O Brasil vive hoje um paradoxo curioso: os números mostram um desemprego baixo como há décadas não se via, mas, ao mesmo tempo, ainda somos um país onde quase metade da força de trabalho atua de maneira informal e a produtividade patina. É como se estivéssemos com a casa cheia, mas com pouca luz — muita gente trabalhando, mas produzindo pouco, ganhando pouco e com poucas perspectivas de crescimento. É um cenário que exige menos discursos e mais coragem para enfrentar o problema onde ele realmente está: na qualidade dos empregos, e não apenas na quantidade.
A informalidade é o coração desse impasse. Ela não é apenas um retrato estatístico; é uma realidade que molda o cotidiano de milhões de brasileiros que trabalham sem registro, sem proteção social e sem possibilidade concreta de ascensão. Essa massa de trabalhadores, embora esteja ocupada, permanece presa a atividades de baixa complexidade, baixa renda e alta vulnerabilidade. Cada vendedor ambulante, motorista de aplicativo, diarista ou trabalhador por conta própria sem registro compõe esse mosaico de sobrevivência que, embora movimente a economia, não a transforma. O que chamamos de “mercado de trabalho aquecido” muitas vezes é, na prática, um mercado de trabalho precarizado.
E aí entra o segundo elemento desse triângulo: o desemprego. Sim, a taxa caiu. Sim, houve avanço importante desde os anos mais duros da década passada. Mas, por trás da boa notícia, há nuances que precisam ser encaradas. Parte da redução do desemprego vem de pessoas que aceitaram ocupações abaixo de sua qualificação, ou com menos horas do que gostariam, ou ainda de gente que simplesmente desistiu de procurar. Isso significa que o quadro é menos brilhante do que parece: não basta colocar pessoas em qualquer vaga; é preciso dar a elas a chance de desenvolver capacidades e construir uma trajetória digna. Sem isso, o país gira, mas não sai do lugar.
O terceiro ponto — talvez o mais ignorado — é a produtividade. Países que crescem sustentadamente fazem isso porque produzem mais com o mesmo número de trabalhadores. No Brasil, acontece o contrário: para crescer, precisamos empregar cada vez mais pessoas, e ainda assim produzimos pouco. É como remar com muitos braços, mas com o barco furado. A informalidade é, novamente, a grande vilã. Empresas informais ou sem estrutura não investem em tecnologia, não treinam seus funcionários, não organizam processos. O resultado é previsível: trabalhadores pouco treinados, fazendo tarefas simples, com ferramentas improvisadas.

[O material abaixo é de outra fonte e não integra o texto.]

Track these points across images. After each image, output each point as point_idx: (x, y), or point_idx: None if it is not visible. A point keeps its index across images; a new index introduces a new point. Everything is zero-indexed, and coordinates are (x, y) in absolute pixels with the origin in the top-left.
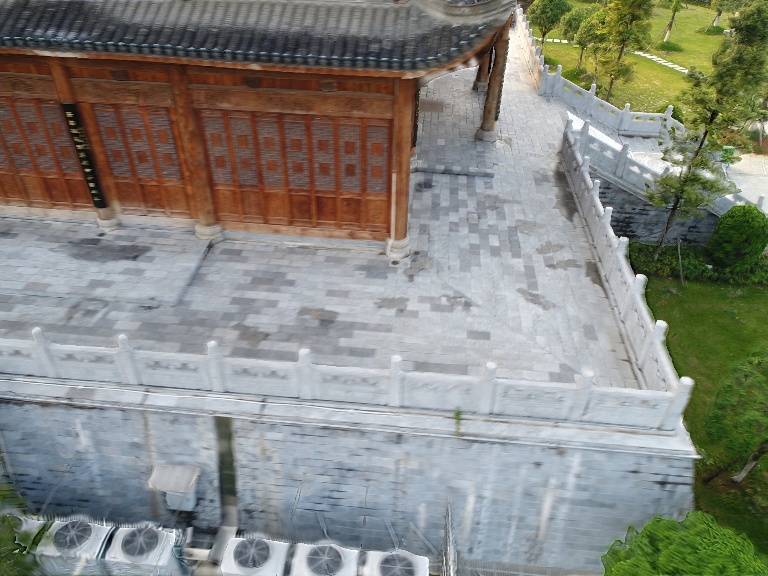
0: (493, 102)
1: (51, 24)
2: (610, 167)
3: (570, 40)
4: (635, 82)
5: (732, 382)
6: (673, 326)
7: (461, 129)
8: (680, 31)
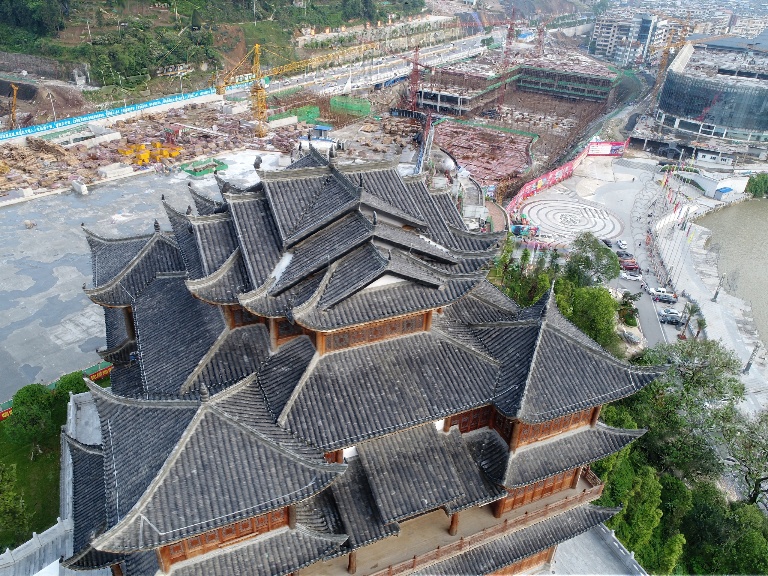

Nenhum país se modernizou apoiado nesse modelo.
Mas a verdade é que esse círculo vicioso também tem raízes profundas. A burocracia sufoca pequenos negócios. Abrir e manter uma empresa no Brasil ainda é caro e complicado. A educação básica é falha, o que empurra muitos jovens diretamente para o trabalho informal. A desigualdade regional cria um país de velocidades diferentes — enquanto algumas capitais atraem empresas de alta tecnologia, boa parte do interior ainda depende de serviços simples e comércio de sobrevivência.
A grande pergunta é: como romper esse ciclo? A resposta passa por coragem política e visão estratégica. Não há saída mágica, mas há caminhos claros. É preciso simplificar a vida de quem quer empreender formalmente, reduzindo custos e amarras. É urgente investir em qualificação profissional, não com programas improvisados, mas com ensino técnico de qualidade, alinhado às demandas reais das empresas. É necessário conectar micro e pequenas empresas a cadeias produtivas mais modernas, oferecendo crédito, inovação e gestão. E, acima de tudo, é preciso construir um ambiente de negócios que premie a eficiência, e não a informalidade.
Um país com baixa produtividade, alta informalidade e desigualdade estrutural seguirá condenado ao crescimento medíocre. O Brasil não pode mais aceitar essa sina. Temos talento, criatividade, força de trabalho abundante e um mercado interno gigantesco — mas precisamos usar esses ativos para construir empregos de verdade, com qualificação, tecnologia e segurança.
A informalidade não é um destino; é uma escolha coletiva que pode ser substituída por um projeto de desenvolvimento que inclua e eleve as pessoas. O Brasil que cresce com qualidade não é aquele que apenas emprega mais gente, mas aquele que cria condições para que cada pessoa produza mais, ganhe mais e viva melhor. E essa, sim, é a agenda que pode nos tirar da repetição eterna do “quase lá” e nos colocar, enfim, no caminho do futuro.